Dudley Market is a perfect example of the changing landscape in Los Angeles' food culture. It's a little food oasis, hiding in what feels like a back alley just steps from Venice Beach. It's the kind of place you'd happen upon after taking a wrong turn while looking for someplace else. But once you'd soaked in the welcoming exterior, the pretty gold logo etched on the massive windows, and the tempting menu by the door, it's also the type of place that would charm you into forgetting wherever it was you were supposed to go. And then, you'd taste the food, and you'd start to wonder if it was here that you were meant to be all along.

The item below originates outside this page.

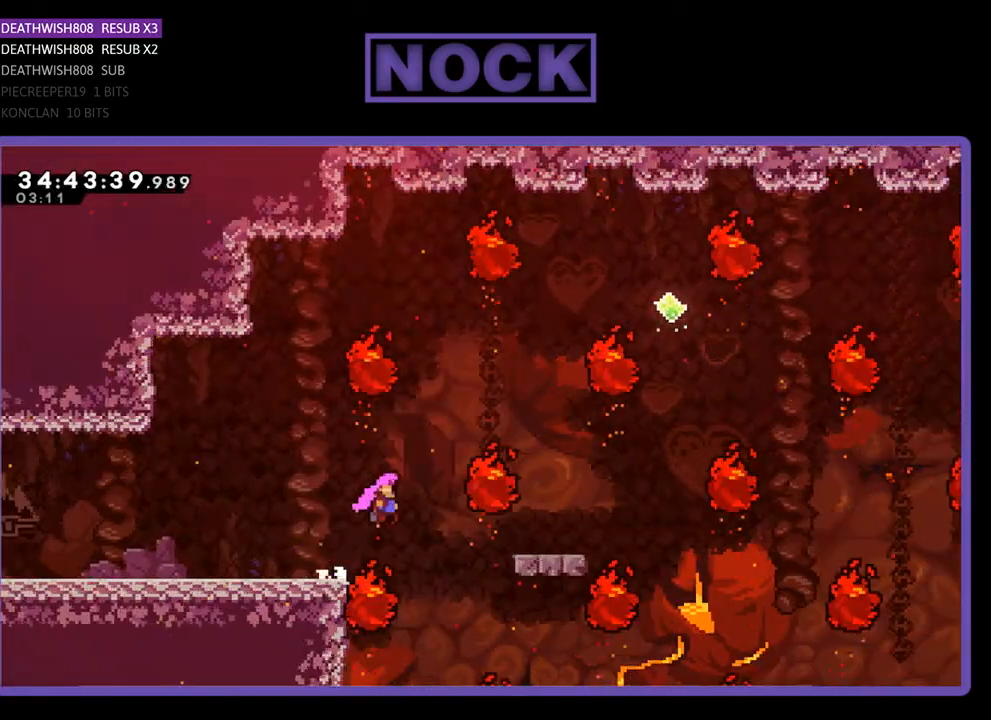
{"buttons": ["CIRCLE", "DPAD_UP"], "events": [[33, "CROSS", "up"], [433, "CIRCLE", "down"], [433, "DPAD_UP", "down"], [500, "DPAD_RIGHT", "up"]]}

In the rustic, light-drenched space that was once a convenience store, Chef Wesley Barden is cooking up delicious, inventive cuisine that makes the most out of the bounty of produce he finds at local farmers markets. By day, Dudley Market feels welcoming and relaxed, serving home-baked pastries, comforting breakfast and lunch dishes, and grab-and-go snacks and drinks to locals as they wander off the beach. By night, it becomes a romantic, candlelit bistro, alive with conversation and laughter as diners savor elegant cuisine and thoughtfully selected wines.
The breakfast menu during the week is short but sweet; its six items somehow manage to cover all the bases. It would be hard to top the Smoked Salmon dish as a perfect, contained breakfast (unless, of course, you added an egg on the side... which I did). The homemade bagel is perfect, and the caraway kefir provides a light and tangy alternative to a basic cream cheese. The vegetable accompaniments make the dish feel special, providing freshness and sharp contrasts in both flavor and texture. But the star of the dish is, of course, the gorgeous and vibrant house-smoked salmon, delicately flavorful and tender.
During weekend brunch, the menu doubles in size, adding stick-to-your-ribs breakfast dishes and classic lunch fare, as well as bottomless mimosas. The Shrimp & Grits dish certainly falls under the stick-to-your-ribs category; it's hearty and comforting, but somehow doesn't feel heavy. The rustic cheese grits have a texture almost like buckwheat or oatmeal, and are thick, creamy, and oh-so-satisfying. On top, spicy shrimp, runny fried eggs, and a sweet onion marmalade create a harmonious flavor profile that elevates a simple country dish into something distinctive and memorable.
The Farro Bowl was an unexpected surprise, combining a kitchen sink's worth of different textures and flavors into something surprisingly harmonious. Perhaps the most unusual component is the sieved egg, which is impossibly fluffy and light and melts into a salty creaminess when it hits the tongue. The farro is as nutty and firm as you would hope it to be, tossed in a light vinaigrette that offers just a hint acidity, and the radish slices add a satisfying crunch to each bite. There are also chunks of tangy citrus, earthy roasted mushrooms, and flecks of fragrant rosemary. What brings this all together is the luscious smear of whipped goat's cheese on the side of the bowl; it's lemony and bright and yet still savory, and it's so light and fluffy that it's almost cloud-like. We both agreed that we'd be satisfied with a bowl of this cheese alone, or maybe with a nice slice of baguette. It's divine.
And because no good brunch goes without a bit of decadence, there are the Seany Cakes. This should probably be called simply Seany Cake, what with there being only a singular enormous cake, but the Seany Cakes are all about challenging your expectations. In fact, nothing about this dish is what you'd expect; the cake is thick and crispy on the outside, incredibly moist and steaming in the center, and sports a robust, yeasted flavor that barely approaches sweetness. On top, deliciously tart, syrupy blackberries and a mound of soft, sweet whipped cream that melts the moment it makes contact with the steaming hot cake. This is exactly the kind of dish that Sundays were made for.
As the Los Angeles food culture continues to explode, deciding where to brunch next can be overwhelming - but perhaps we needn't look much farther than our own backyard. Hidden gems like Dudley Market are out there, offering something special and unique (and downright delicious) to their communities. Taking the time to discover them can be an adventure in itself - and hey, if at the end of the adventure there are some bottomless mimosas, we certainly won't complain.